Mrs. Amanda Lewis sat alone on a wooden bench and wondered what she should do next. Randy hadn’t been on the bus from O’Hare, as he’d written he would, and now there wouldn’t be another bus until seven the next morning. All the way from Germany, she thought, and here she’d missed him right in Chicago. Her skin was the color of milk chocolate and so smooth that even her ready, quick smile hardly creased it. She looked respectable, even old-fashioned, in a neat brown coat and a hat with a brown feather that lay on her cheek against her graying hair. But her eyes reflected her worry, her uneasy concern. Amanda Lewis had not made a trip to downtown Chicago for years and found it challenging and foreign terrain. She’d made a note of the date on her kitchen grocery pad the day Randy’s letter came, but now she wasn’t sure if it was A.M. or P.M., when his flight was due in from Frankfurt. And somehow, she’d lost or mislaid the letter.

Amanda Lewis, who was Randy’s aunt and only living kin since her sister had gone, had arrived at the bus station before nine that morning and stayed all day and into the evening to watch the buses coming in from the airports.

His mother had been dead only a month, sick from alcohol and buried in their hometown of Barlow Bend. Randy wrote he wanted to see his aunt in Chicago before he went on home to that empty house in Alabama, and Amanda planned to cheer him up, to show him a real welcome home. She’d borrowed fifty dollars from the credit union so they could go somewhere nice for dinner and maybe hear country music.
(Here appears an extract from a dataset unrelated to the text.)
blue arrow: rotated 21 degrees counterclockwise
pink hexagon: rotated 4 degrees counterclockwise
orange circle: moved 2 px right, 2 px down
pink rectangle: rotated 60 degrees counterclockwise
Randy was kind of wild, never having a father to raise him and Missy Jane always blaming herself and the bottle weakness. But maybe he’d be all right. His letter had been serious. He wanted to see Aunt Mandy, he wanted to talk to her, he said. He was planning to make something of himself when he got out of the Army. And he was bringing presents, or maybe he’d mail them, German stuff he’d picked up. He hadn’t asked for any favors, didn’t go to the Red Cross or anything, but a sergeant had heard about his mother’s death and arranged for him to leave for the States early, even fixed the stopover in Chicago.

“There are some fine people in the world,” he’d written, “people who don’t mind helping us get ahead if we cooperate.”
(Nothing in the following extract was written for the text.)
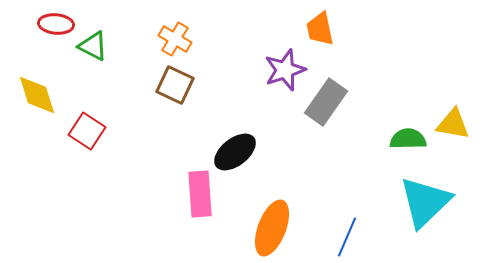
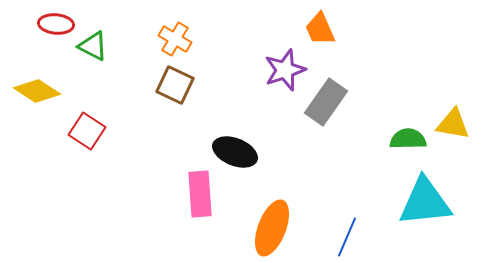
orange trapezoid: rotated 12 degrees counterclockwise
yellow diamond: moved 4 px up; rotated 39 degrees counterclockwise
black ellipse: rotated 60 degrees clockwise
cyan triangle: rotated 38 degrees clockwise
If you could use such a word about Randolph Lewis, then he had matured, she thought. The big crazy kid, with all his Southern boy tricks and meanness, had sounded grown up for once in his life.

The MPs, the military police, they’d been real nice. One of them was named Homer Robbins, she saw that on his nameplate. He’d told her the best thing to do was to find that letter, come back tomorrow. Maybe she had the wrong date, Robbins said, or maybe her nephew missed his flight and was a day late.

The old man mopping the floor said she could call Missing Persons, but they’d probably tell her to wait a week or so. Then the clerk at the ticket window suggested a soldiers’ place he’d read about, over near Diversey about twenty blocks from here, open twenty-four hours a day. They answered questions for servicemen and their kin and didn’t ask too many of their own, that’s how the man put it. They could make a few phone calls, advise her. Mrs. Lewis knew she’d rest better if she could tell someone about her nephew, so she took down the address, stepped carefully around the wide, wet swaths of suds on the floor and went outside.

A few lights shone from nearby bars and from a small, four-story hotel, but all the brighter lights seemed on the far horizon, the big hospital and the rows of tall apartment buildings along the lake shore. Nobody is on the streets this time of night but fools like me, Amanda Lewis thought as she got into her car, locked the doors quickly and started the motor, letting her breath out as the motor caught.